### THE TASK
Whichever lines of the entries hold the word "July" should be identified and copied.

### RECORDS
···
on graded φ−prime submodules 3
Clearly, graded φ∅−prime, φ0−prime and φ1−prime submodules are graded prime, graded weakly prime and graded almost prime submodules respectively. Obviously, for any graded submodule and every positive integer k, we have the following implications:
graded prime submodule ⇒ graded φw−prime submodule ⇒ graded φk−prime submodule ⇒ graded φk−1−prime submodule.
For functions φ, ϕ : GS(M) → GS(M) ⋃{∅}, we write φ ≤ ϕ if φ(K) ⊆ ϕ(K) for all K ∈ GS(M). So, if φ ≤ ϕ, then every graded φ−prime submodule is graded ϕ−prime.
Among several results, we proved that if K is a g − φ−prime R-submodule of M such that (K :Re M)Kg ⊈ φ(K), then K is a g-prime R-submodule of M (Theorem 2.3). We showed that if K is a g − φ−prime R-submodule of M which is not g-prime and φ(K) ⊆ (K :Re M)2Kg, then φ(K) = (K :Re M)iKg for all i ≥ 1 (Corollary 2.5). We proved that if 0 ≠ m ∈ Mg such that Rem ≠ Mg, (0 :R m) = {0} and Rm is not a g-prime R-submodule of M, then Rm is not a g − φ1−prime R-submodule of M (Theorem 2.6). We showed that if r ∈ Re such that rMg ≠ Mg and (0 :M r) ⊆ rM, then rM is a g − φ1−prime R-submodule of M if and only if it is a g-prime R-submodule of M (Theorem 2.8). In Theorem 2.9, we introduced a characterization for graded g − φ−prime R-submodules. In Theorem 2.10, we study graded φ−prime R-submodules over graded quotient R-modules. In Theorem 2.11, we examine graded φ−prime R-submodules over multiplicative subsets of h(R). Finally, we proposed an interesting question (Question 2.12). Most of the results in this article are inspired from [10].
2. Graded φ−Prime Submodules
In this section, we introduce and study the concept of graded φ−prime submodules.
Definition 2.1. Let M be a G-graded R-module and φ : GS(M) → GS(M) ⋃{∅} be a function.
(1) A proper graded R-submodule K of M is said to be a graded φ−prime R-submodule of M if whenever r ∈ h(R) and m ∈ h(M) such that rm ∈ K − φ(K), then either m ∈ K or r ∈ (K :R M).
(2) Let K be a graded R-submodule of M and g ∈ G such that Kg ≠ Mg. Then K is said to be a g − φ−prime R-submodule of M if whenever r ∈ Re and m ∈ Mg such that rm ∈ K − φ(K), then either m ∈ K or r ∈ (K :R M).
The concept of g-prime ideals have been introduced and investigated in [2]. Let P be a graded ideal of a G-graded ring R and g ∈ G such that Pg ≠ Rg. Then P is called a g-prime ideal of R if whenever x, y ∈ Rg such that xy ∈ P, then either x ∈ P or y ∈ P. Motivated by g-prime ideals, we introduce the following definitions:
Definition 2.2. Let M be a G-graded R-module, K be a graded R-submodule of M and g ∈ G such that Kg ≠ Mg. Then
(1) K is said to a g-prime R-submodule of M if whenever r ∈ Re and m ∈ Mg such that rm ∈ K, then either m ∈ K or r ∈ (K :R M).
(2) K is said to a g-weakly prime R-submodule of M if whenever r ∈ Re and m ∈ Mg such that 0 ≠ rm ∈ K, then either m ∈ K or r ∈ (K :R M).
···
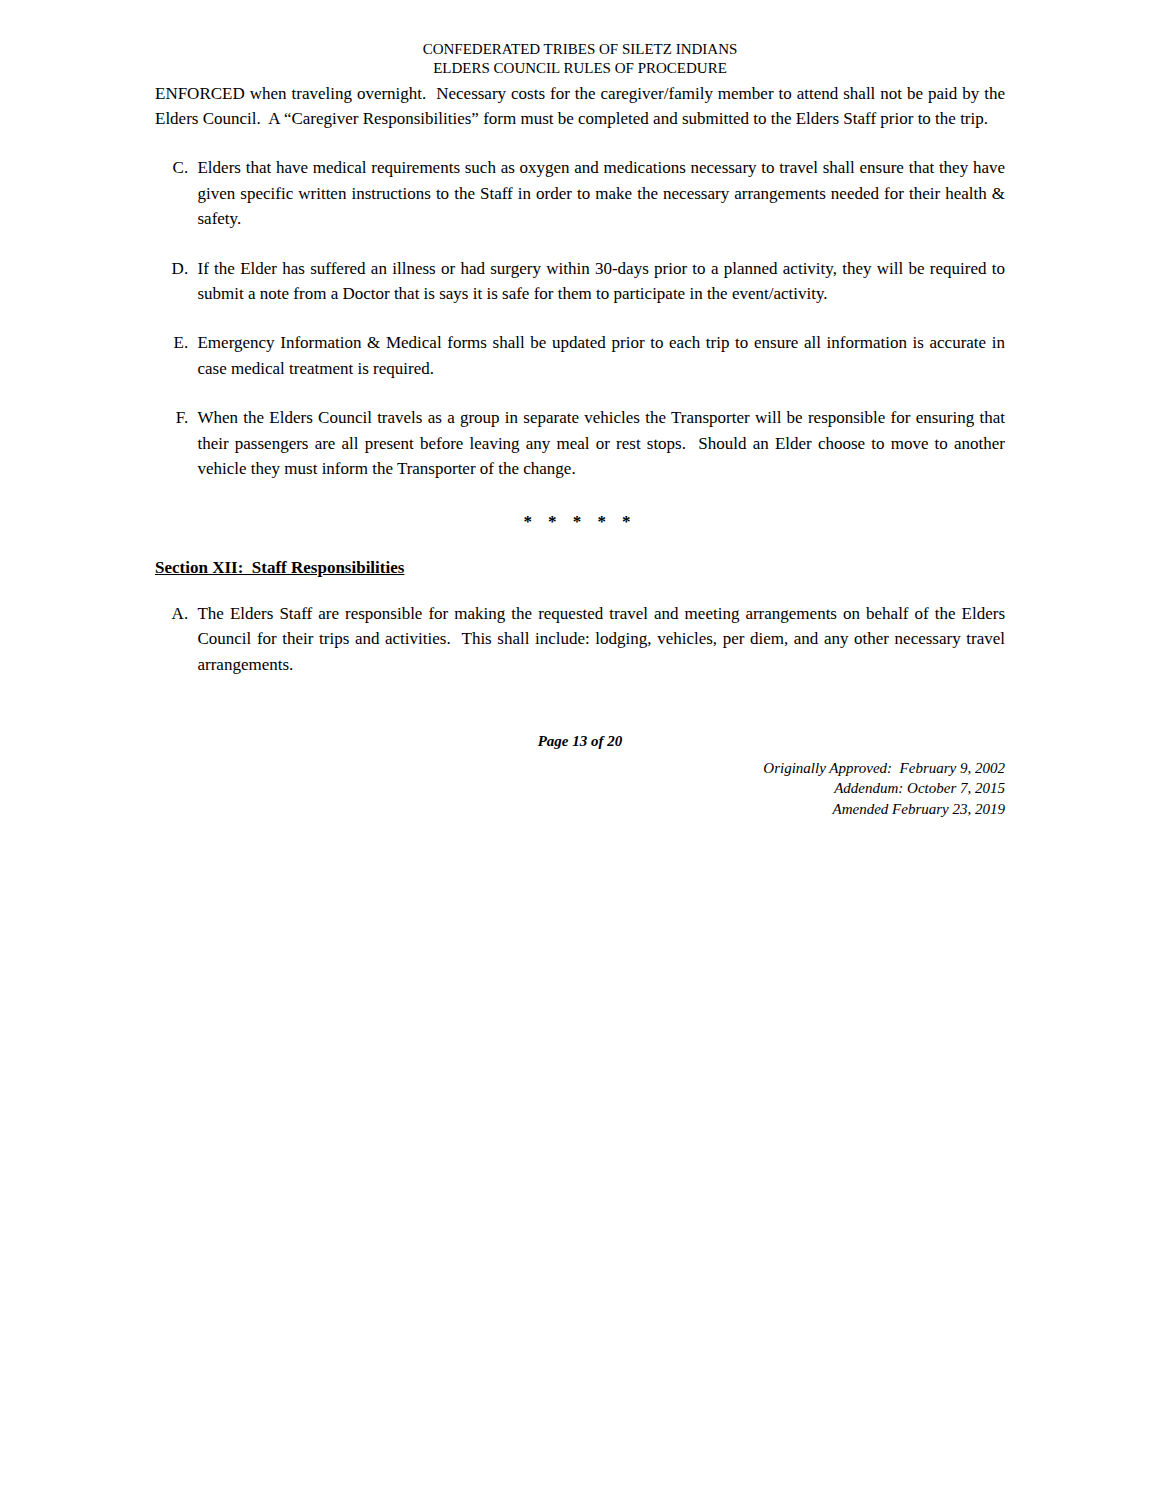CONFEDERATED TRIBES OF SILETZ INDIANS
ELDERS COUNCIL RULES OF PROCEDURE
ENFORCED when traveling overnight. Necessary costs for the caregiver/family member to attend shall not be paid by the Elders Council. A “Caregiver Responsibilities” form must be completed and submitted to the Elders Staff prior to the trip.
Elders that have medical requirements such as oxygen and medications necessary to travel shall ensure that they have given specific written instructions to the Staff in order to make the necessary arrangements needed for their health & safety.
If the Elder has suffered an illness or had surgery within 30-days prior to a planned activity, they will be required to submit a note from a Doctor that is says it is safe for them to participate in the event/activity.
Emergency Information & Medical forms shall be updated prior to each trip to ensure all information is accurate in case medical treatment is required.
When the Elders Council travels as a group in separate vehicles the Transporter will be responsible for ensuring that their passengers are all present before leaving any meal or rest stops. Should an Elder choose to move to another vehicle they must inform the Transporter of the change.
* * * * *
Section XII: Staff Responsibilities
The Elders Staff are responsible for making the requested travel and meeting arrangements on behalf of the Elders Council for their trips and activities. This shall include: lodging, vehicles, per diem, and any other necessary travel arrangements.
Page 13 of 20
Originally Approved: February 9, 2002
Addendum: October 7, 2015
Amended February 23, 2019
···
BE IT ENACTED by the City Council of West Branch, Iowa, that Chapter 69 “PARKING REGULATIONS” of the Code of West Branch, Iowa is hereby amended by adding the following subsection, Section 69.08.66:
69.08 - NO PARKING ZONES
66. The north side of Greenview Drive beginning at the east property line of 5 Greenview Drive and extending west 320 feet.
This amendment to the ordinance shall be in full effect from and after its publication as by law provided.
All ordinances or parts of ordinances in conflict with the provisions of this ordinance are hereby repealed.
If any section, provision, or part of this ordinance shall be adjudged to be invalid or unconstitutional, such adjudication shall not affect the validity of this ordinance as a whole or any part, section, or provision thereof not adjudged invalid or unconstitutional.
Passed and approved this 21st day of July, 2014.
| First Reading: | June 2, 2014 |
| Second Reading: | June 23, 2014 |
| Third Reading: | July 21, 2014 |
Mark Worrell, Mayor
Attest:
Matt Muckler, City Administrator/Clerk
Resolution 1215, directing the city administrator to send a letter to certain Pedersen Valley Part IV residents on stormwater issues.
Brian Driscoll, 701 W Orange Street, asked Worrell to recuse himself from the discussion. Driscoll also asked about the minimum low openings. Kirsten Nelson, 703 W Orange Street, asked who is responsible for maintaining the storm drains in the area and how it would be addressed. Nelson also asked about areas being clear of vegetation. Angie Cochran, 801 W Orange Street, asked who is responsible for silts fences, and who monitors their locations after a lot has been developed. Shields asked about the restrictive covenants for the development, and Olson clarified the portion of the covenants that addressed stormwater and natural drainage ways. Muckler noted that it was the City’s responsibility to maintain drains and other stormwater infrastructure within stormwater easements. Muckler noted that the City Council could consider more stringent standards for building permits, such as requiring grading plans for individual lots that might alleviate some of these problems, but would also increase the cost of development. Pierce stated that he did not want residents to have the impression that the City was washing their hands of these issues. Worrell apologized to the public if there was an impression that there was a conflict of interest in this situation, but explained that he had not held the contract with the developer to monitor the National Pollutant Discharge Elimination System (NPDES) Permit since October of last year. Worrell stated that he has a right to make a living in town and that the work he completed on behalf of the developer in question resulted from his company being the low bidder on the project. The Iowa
···
### RESPONSE
Passed and approved this 21st day of July, 2014.
| Third Reading: | July 21, 2014 |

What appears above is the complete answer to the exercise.